Instructions to follow: Exact copy, no pictures: set down the lines from the one holding "教务部: 2 -> 1" through the final line of the records below.

[Entries provided Boundary: Start]

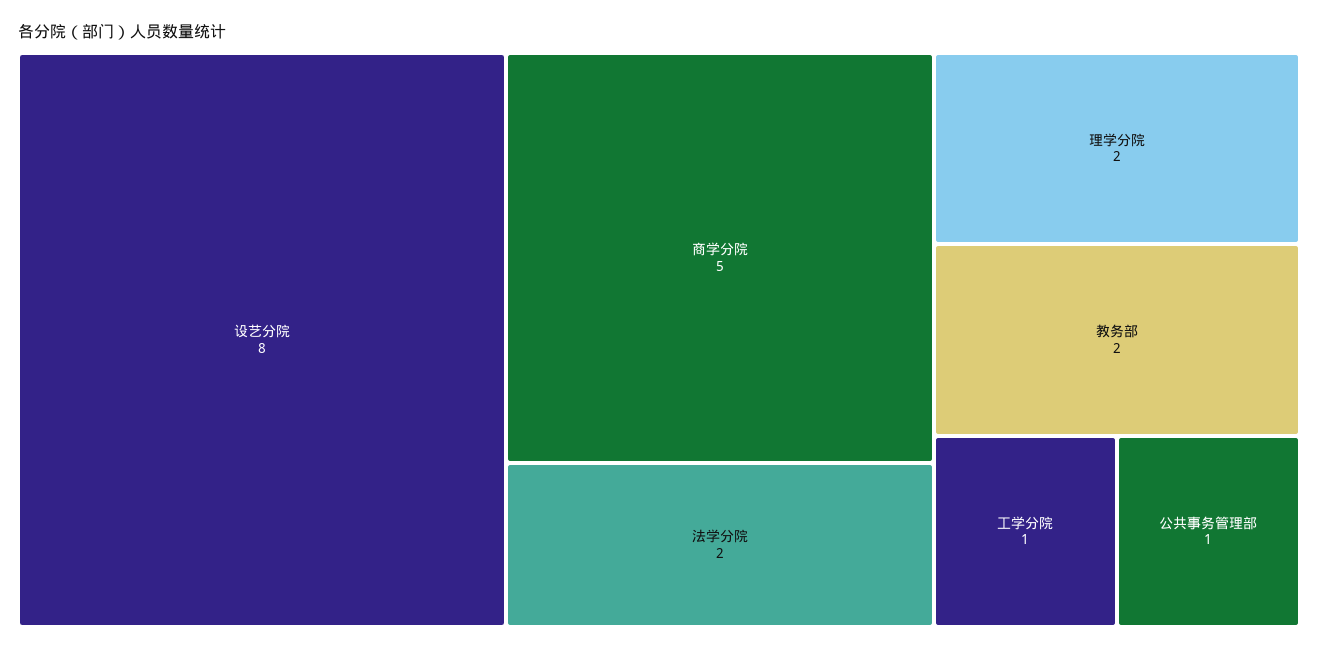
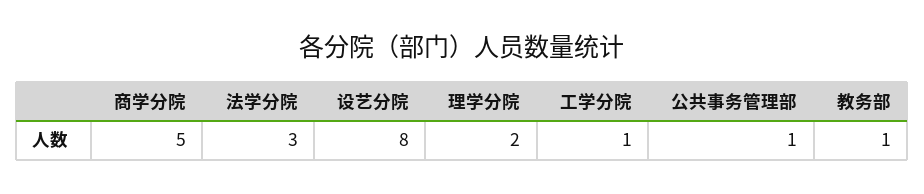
法学分院: 2 -> 3
教务部: 2 -> 1

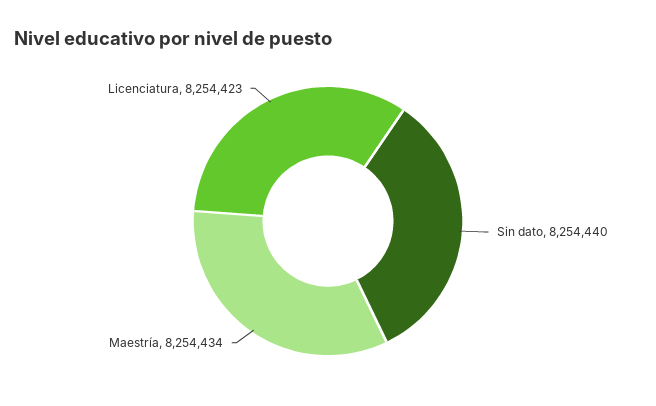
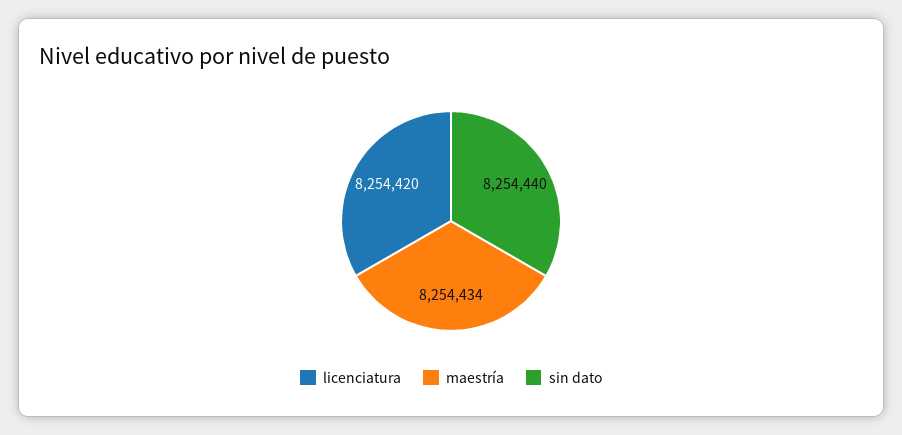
Licenciatura: 8254423 -> 8254420

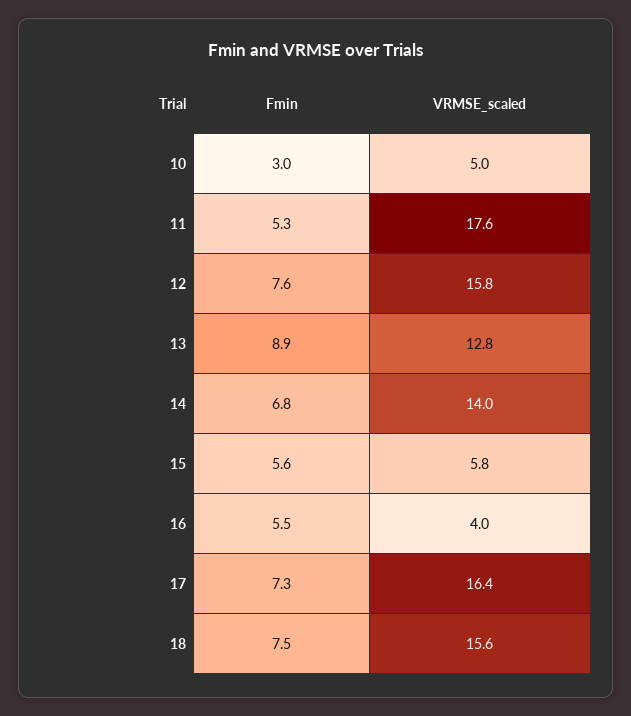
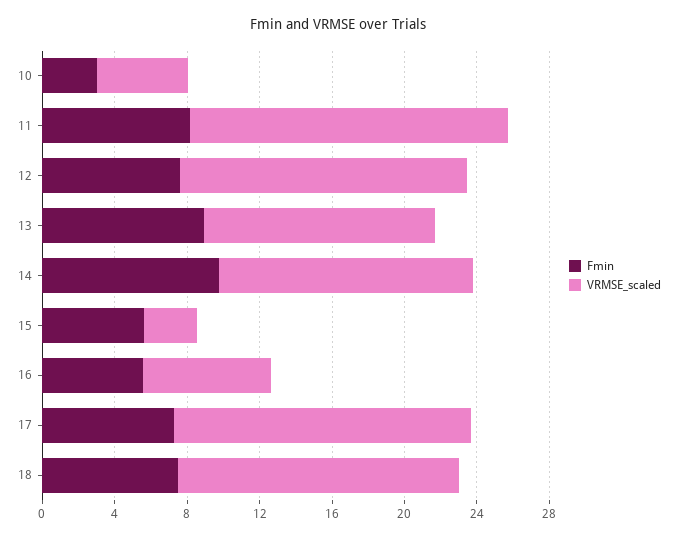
Fmin, 11: 5.3 -> 8
Fmin, 14: 6.8 -> 10
VRMSE_scaled, 15: 5.8 -> 3
VRMSE_scaled, 16: 4 -> 7

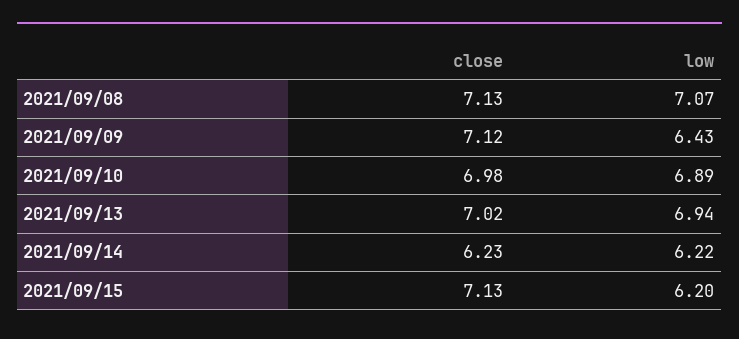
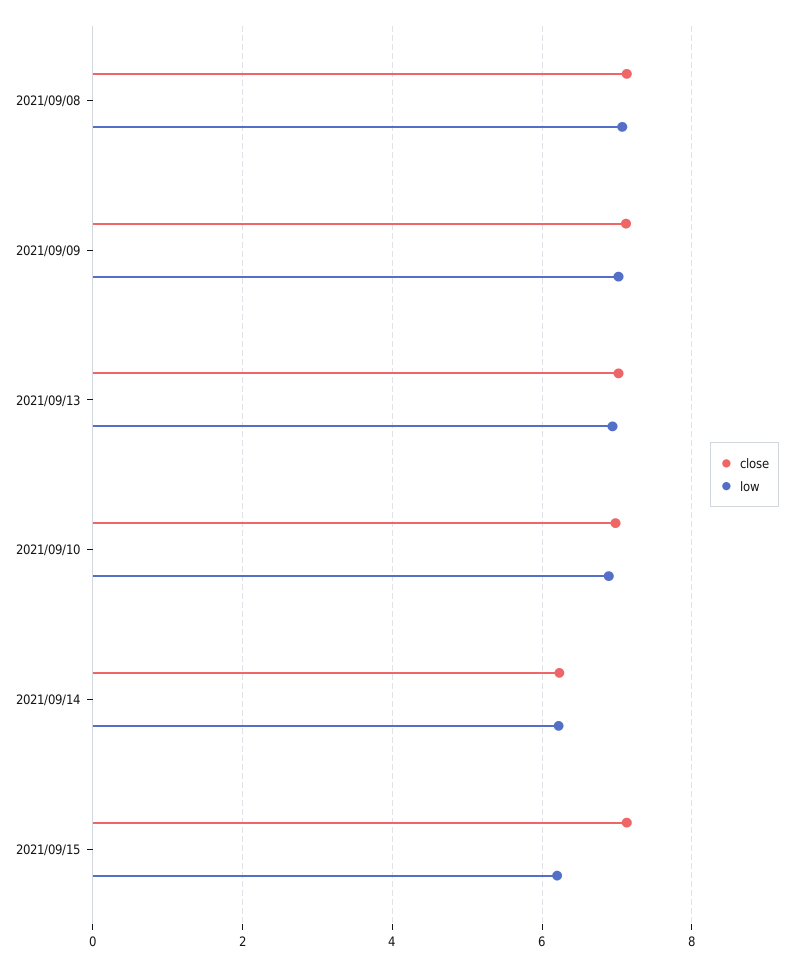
low, 2021/09/09: 6.43 -> 7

[Entries provided Boundary: End]

Response area:
教务部: 2 -> 1

Licenciatura: 8254423 -> 8254420

Fmin, 11: 5.3 -> 8
Fmin, 14: 6.8 -> 10
VRMSE_scaled, 15: 5.8 -> 3
VRMSE_scaled, 16: 4 -> 7

low, 2021/09/09: 6.43 -> 7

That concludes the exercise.